Even amid the AGI race, a specialized tool really outperforms general‑purpose models. And even when this specialized tool is a side-project and at a very early stage.
I am building as a side-project a tool called SuperVM. It optimizes bytecode and machine code similarly to how a LLM would do but instead of using statistical systems, it uses deterministic systems and reasons from facts instead of probabilities (nothing new here these things have been around forever).
All the generated code is available on Github.
Experiment
I coded a very simple, hand-coded fractal generator.
The code is deliberately kept small and simple because that’s what coding agents handle best. We already know they struggle with large codebases.
Then I gave each Copilot the same one‑line prompt: “make it faster.”
Result
I measured the average FPS (frame per second) after 99 frames have been displayed.
Model Average FPS Original 13.8 Sonnet 39 GPT4o 49.3 SuperVM 99.8
Original (13.8 FPS)
Copilot GPT 4o (49.3 FPS)
SuperVM (99.8 FPS)
Limitations
All numbers are cold‑start FPS; no JIT warm‑up for any variant. No JMH.
SuperVM compiled the fractal in seconds while Copilots run for a few minutes.
I tested different prompts but the simple one was the best.
For the AI, I picked the best out of 10 codegen for each. I didn’t do that for SuperVM (but the output is deterministic so it wasn’t warranted).
Why supervm wins
SuperVM edits bytecode directly and leverages formal proofs. That gives it access to broader and more reliable optimization techniques.
Original Code
Original Code
ChatGPT found an embarassingly parallel loop and applied a parallel() on it.
ChatGPT-4o generated code
SuperVM proved that the pixel‑iteration loop was side‑effect‑free, split it into n long-running worker threads, and inserted an order‑preserving queue so the GUI’s repaint() still runs sequentially. It did more work and understood
SuperVM decompiled dequeuing for repaint
SuperVM long running thread
Again, all the generated code is available on Github.
conclusions
Of course, the experimental setup is too narrow to draw sweeping conclusions but these textbook‑size programs are exactly where LLMs ought to shine. And they don’t. SuperVM clearly wins by doubling the frame-rate while compiling in seconds.

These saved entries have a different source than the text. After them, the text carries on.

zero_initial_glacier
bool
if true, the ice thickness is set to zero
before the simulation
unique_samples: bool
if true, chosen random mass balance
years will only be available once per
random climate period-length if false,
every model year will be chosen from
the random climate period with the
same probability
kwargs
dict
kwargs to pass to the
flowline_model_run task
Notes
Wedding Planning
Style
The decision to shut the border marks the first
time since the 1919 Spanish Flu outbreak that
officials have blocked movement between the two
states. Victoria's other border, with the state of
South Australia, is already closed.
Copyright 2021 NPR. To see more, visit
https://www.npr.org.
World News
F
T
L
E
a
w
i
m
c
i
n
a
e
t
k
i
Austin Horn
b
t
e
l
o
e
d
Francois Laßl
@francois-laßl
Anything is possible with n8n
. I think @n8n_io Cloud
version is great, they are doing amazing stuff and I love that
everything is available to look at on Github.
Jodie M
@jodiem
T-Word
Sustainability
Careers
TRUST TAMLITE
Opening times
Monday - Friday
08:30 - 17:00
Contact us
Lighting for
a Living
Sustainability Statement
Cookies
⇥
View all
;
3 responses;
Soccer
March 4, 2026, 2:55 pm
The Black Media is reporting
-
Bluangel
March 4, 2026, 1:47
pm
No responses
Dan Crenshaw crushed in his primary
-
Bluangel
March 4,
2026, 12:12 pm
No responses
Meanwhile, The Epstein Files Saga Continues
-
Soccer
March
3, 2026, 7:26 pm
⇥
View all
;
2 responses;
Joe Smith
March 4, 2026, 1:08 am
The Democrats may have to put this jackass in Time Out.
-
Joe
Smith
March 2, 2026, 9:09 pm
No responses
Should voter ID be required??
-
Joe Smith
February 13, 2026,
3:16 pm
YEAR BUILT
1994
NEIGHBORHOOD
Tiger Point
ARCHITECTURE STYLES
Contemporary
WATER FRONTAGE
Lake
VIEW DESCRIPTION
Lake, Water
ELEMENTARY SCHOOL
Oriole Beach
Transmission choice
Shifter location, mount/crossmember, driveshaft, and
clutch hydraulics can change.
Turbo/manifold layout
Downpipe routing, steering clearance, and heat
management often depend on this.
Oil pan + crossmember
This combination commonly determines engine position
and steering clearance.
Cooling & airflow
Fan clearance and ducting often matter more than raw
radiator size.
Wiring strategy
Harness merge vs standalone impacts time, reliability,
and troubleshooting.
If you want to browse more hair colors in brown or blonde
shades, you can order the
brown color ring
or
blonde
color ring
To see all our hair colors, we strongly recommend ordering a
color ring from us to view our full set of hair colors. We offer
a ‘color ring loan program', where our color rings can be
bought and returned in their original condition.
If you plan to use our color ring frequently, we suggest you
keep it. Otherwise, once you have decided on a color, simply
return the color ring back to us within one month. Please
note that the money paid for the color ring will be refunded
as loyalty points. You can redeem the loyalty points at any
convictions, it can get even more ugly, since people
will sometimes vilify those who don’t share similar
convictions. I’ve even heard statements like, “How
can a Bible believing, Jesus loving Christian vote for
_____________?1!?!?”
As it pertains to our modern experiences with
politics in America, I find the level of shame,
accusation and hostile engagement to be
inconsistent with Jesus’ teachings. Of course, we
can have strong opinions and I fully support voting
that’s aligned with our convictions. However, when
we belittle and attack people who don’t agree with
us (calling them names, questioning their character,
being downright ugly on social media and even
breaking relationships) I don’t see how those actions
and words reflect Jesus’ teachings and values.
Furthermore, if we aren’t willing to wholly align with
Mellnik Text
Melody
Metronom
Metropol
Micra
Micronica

This points to the limit of general tool vs. specialized tools and how they actually complement each other.
LMs are brilliant at creating code.
SuperVM optimizes the code through reasoning from the byte‑code .
This complementary fascinates me and I’ll test SuperVM on a more general benchmark as soon as I have a little bit of time outside of my day job.
And also I’m curious if it can optimize inference serving. After all loop parallelization is the bread and butter of MLIR and it seems that this tool goes much further than state of the art.